Pour 2023 ou 2024, 33 % des galeries ont un chiffre d’affaires estimé à moins de 1 million d’euros par an. Pour 17,6 % des enseignes de cette étude, ce chiffre dépasse les 20 millions d’euros. « Il existe évidemment une forte tension en ce moment pour beaucoup d’enseignes. Toutefois, la situation n’est pas aussi négative qu’on l’entend dire », estime César Lévy. Certaines grosses galeries françaises se situent ainsi dans une fourchette allant de 20 à 100 millions d’euros. Parmi ceux dont les chiffres sont disponibles sur pappers.fr, Mennour a déclaré 44,9 millions d’euros (d’octobre 2023 à fin septembre 2024). Pour 2024, Lelong & Co. a réalisé 30 millions d’euros ; Mitterrand, 26,7 millions d’euros ; Chantal Crousel, 15,6 millions d’euros ; la galerie Georges-Philippe et Nathalie Vallois, 14,7 millions d’euros ; et enfin Jocelyn Wolff, 8,1 millions d’euros.

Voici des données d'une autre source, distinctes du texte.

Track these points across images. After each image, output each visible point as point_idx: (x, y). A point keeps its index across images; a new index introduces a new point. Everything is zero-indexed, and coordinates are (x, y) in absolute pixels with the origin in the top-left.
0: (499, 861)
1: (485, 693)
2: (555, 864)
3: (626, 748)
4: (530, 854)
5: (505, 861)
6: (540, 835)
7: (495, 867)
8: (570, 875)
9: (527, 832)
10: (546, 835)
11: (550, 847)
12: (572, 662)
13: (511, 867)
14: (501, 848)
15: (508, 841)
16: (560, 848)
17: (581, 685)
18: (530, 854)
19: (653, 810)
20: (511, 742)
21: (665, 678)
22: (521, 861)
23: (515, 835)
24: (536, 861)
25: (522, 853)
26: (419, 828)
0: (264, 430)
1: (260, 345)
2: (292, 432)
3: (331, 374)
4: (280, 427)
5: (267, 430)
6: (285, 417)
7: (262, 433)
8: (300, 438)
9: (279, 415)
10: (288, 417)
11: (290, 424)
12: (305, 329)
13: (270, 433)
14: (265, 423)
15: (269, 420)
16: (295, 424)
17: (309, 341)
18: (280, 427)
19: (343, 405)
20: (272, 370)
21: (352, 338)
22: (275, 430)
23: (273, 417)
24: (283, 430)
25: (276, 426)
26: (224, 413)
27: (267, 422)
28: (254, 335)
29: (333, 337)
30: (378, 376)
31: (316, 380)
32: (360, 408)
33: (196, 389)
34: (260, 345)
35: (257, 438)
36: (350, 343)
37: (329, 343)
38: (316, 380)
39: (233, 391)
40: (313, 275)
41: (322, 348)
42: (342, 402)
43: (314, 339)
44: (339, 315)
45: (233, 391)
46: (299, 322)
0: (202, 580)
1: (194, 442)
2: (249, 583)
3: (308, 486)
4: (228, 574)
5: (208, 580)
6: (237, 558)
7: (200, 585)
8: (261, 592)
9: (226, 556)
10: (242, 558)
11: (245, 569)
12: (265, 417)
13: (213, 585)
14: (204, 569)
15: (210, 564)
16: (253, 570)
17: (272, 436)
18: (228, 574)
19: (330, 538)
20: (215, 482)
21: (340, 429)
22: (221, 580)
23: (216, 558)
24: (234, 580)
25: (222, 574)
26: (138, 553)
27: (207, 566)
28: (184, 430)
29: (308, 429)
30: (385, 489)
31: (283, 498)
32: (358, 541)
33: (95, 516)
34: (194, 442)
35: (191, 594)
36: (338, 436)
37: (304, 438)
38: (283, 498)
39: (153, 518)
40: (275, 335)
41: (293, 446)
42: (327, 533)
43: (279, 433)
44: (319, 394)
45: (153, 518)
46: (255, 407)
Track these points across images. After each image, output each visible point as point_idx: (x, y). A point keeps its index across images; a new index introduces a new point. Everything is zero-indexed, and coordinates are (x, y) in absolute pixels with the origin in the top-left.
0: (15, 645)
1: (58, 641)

Le sujet reste sensible ! « Il existe une omerta en France sur le chiffre d’affaires, même en interne, au sein des galeries, une certaine culture du secret », souligne César Lévy qui, par souci de transparence et pour montrer l’exemple, a accepté de nous révéler son chiffre d’affaires de 2025, en forte hausse à 4,7 millions d’euros.

Ses initiateurs entendent poursuivre à l’avenir cet observatoire annuel des galeries parisiennes et ambitionnent de l’étendre à davantage d’enseignes du Comité professionnel des galeries d’art. Pourquoi pas avec la participation et le soutien de ce dernier ? César Lévy appelle aussi de ses vœux une plus grande diversité, non pas seulement dans les discours de l’art contemporain, mais aussi davantage chez les fondateurs et dirigeants des galeries…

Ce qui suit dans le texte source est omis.